El matrimonio, como todo lo bueno de este mundo, es una mezcla de cosas buenas y no tan buenas, de risas y de llantos, de alegrías y sufrimientos. No hay que ser idealista ni pelagiano: un matrimonio cristiano necesita ser redimido por Cristo y eso implica que los esposos deben convertirse, pedir perdón y permitir que Dios transforme ese matrimonio a imagen de la Trinidad. El matrimonio, además, como todas las cosas grandes e importantes, está formado por unos pocos acontecimientos excepcionales y trascendentales y por una multitud de pequeñeces cotidianas e igualmente trascendentales.

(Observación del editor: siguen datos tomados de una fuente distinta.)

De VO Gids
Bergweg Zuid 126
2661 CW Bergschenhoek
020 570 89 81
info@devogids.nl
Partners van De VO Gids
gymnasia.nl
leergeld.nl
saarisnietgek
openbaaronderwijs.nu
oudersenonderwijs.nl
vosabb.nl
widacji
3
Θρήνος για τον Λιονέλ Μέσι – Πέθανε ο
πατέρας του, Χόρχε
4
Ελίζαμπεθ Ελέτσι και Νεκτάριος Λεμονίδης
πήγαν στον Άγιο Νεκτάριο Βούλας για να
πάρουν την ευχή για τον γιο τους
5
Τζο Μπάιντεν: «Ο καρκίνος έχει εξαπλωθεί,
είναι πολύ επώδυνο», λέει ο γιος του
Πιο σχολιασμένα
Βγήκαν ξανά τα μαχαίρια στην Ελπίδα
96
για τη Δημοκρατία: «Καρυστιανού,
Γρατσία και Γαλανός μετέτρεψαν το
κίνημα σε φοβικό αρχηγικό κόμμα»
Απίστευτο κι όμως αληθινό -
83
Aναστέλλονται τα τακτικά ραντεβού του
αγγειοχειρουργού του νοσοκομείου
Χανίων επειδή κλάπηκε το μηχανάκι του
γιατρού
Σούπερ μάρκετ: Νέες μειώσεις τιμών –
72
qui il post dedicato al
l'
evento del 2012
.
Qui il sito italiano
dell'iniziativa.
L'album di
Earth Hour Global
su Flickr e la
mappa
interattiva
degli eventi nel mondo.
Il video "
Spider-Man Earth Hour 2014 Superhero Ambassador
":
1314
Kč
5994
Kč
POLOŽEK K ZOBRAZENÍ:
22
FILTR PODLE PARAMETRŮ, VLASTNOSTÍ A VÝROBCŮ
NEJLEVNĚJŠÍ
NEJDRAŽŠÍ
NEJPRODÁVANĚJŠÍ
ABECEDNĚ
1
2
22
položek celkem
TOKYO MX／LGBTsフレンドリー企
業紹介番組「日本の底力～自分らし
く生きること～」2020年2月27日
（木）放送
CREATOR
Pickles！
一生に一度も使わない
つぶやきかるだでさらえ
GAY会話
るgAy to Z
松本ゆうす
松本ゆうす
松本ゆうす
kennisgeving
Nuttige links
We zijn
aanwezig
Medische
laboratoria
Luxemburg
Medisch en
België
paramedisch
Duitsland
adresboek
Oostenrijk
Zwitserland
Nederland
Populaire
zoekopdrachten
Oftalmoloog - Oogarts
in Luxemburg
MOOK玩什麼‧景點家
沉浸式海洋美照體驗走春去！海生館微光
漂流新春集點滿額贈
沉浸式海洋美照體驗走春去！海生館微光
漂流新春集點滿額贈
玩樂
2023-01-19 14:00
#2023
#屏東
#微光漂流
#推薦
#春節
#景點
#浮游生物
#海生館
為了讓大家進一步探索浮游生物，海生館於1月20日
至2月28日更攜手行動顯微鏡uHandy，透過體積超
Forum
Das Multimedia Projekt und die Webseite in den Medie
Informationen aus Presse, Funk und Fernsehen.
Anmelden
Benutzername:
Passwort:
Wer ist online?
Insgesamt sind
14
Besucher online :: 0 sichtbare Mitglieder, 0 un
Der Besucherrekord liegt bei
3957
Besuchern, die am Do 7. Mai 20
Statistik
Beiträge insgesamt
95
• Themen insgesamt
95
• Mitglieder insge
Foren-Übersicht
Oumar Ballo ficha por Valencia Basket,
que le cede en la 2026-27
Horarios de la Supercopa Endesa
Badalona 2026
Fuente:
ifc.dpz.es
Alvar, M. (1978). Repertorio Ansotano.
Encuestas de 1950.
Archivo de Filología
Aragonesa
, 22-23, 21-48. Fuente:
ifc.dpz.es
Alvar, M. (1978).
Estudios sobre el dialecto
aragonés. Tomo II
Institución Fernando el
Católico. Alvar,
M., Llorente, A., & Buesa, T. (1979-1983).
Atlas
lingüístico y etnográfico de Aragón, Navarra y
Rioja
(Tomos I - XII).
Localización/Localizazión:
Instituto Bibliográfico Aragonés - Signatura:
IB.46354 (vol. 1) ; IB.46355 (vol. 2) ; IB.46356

Les contaré una de esas cosas pequeñas. El otro día, mi mujer estaba echándome la bronca por haber dejado un abrigo tirado encima de la cama, en lugar de colocarlo ordenadamente en un armario. Como imaginarán, no era la primera regañina que he recibido por ese motivo, porque soy bastante despistado (o, como diría con cierta razón mi mujer, porque soy alérgico al orden y a la limpieza y apenas me distingo en nada de un vagabundo recogelatas).
Alegar excusas o justificaciones habría sido un acto suicida. Acuciado por el instinto de supervivencia, puse cara compungida y me humillé debidamente, reconociendo que mi esposa tenía razón en todo lo que decía y que yo era prácticamente un despojo subhumano, que no merecía convivir con personas normales. Está claro que Israel era un pueblo de dura cerviz porque no estaba casado y que el matrimonio es un estupendo don del cielo que nos muestra cómo somos en realidad, sobre todo a los maridos.
La perorata continuó durante un buen rato. Sin embargo, como tantas veces les sucede a los villanos de las películas, el fallo de mi mujer consistió en querer hacer un gesto teatral. En el punto culminante de su filípica, se acercó al abrigo y dijo: “¿Quién podría ser tan descuidado y desconsiderado como para dejar esto aquí?” Y, en ese momento, agarró el abrigo, lo levantó… y debajo apareció su propio abrigo.
Fue como abrir un regalo de cumpleaños. O mejor, como descubrir que los padres, en realidad, son los Reyes Magos. Estuve media hora riéndome a carcajadas. Recuerdo el tiempo porque, más o menos a cada minuto, venía mi mujer y me daba una colleja, por listo. Es cierto eso que dicen de que la felicidad nos hace más productivos, porque ese día traduje el doble que otros días y ni me enteré. Fue un buen día.
Supongo que, ahora, los lectores esperarán la moraleja del asunto. Pues no hay ninguna. La vida no es una sucesión de fábulas de Esopo. A veces, basta con alegrarse y disfrutar de las cosas, sin necesidad de conclusiones moralizantes. Si me apuran, diré que el asunto me recuerda a la paja y la viga en el ojo de las que habló Nuestro Señor. Claro que, en este caso, mi mujer corregía mi viga sin ver la paja en su propio ojo y no al revés, pero eso son detalles sin importancia.
Y ¡sssh!, no le cuenten nada de esto a mi esposa, que todavía podría recibir un vigazo en la cabeza.